New insights about the development of hematopoietic stem cells

Iowa State University researchers have new insights into how a microbial sensor that helps identify and fight bacterial infections also has a crucial part in the development of blood stem cells.

Led by Dr Raquel Espin Palazon, an Assistant Professor of Genetics, Development and Cell biology at Iowa State University, the team’s study builds on Palazon’s previous work showing that the inflammatory signals that initiate a body’s immune response have a completely different role in the earliest stages of life, as vascular systems and blood are forming in embryos. 

Knowing that embryos activate the microbial sensor, a protein known as Nod1, to force vascular endothelial cells to become blood stem cells could help develop a method to produce blood stem cells in a lab from a patient’s own blood, Palazon said. She commented: “This would eliminate the challenging task of finding compatible bone marrow transplant donors and the complications that occur after receiving a transplant, improving the lives of many leukaemia, lymphoma and anaemia patients.”

Immune receptor

Stem cells repeatedly divide to self-renew and form new cells for specific tissues. Pluripotent stem cells in embryos can differentiate into any kind of cell required by the body but adult stem cells are limited to producing particular types. Blood stem cells, known as hematopoietic stem cells, make all of blood’s components and a lifetime supply of blood stem cells is created inside an embryo before birth.

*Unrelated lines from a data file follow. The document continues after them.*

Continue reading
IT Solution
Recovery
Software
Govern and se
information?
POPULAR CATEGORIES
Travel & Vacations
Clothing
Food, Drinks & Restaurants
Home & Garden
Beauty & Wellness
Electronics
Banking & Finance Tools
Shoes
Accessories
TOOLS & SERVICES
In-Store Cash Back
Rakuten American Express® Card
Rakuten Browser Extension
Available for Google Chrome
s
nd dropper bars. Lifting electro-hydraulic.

Palazon’s team found the immune receptor that activates in an embryo before endothelial cells start becoming stem cells, priming them for the transition. “We know blood stem cells form from endothelial cells, but the factors that set up the cell to switch identity were enigmatic,” Palazon said. “We didn’t know that this receptor was needed or that it was needed this early, before blood stem cells even form.” 

Nod1 was found through analysis of public databases of human embryos. They studied it using zebrafish, which share about 70 percent of their genome with humans, tracking blood stem cell creation carefully with Nod1 levels as its effects were inhibited or enhanced. 

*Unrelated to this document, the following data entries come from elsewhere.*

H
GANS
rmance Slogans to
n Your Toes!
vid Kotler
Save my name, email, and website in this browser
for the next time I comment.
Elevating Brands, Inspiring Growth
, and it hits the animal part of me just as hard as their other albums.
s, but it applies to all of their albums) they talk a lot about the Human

The team also worked with the Children’s Hospital of Philadelphia to confirm that Nod1 is involved in human blood development. Researchers there produced human induced pluripotent stem cells (hiPSCs), which are generated from mature samples but genetically reprogrammed to act like the stem cells found in embryos.

Although induced pluripotent stem cells can create most types of blood cells, they cannot produce functional blood stem cells. However, when researchers took away Nod1, blood production faltered, as it did with blood stem cells in zebrafish. 

Advancing regenerative medicine

Understanding that Nod1 is a prerequisite for blood stem cells to develop is progress for scientists hoping to design a system for producing blood stem cells from human samples. This could provide a great new option for patients suffering from blood disorders. Patients could be treated with stem cells that originated in their own body, instead of needing a life-saving infusion of blood stem cells via a transplant of bone marrow, the spongy insides of bones that holds most of a body’s blood stem cells. This would avoid the risks of graft-versus-host disease, a common and potentially deadly reaction that happens when a patient’s immune system attacks the transplant. Palazon stated: “This would be a huge advancement for regenerative medicine.”

The team are continuing to study the interactions in which blood stem cells arise, including refining the timeline. Understanding when signals are expressed is key to developing the methods for making blood stem cells. 

“I believe our investigations will pave the road to finally create therapeutic-grade blood stem cells to cure blood disorder patients,” Palazon concluded. 

This study was published in Nature Communications.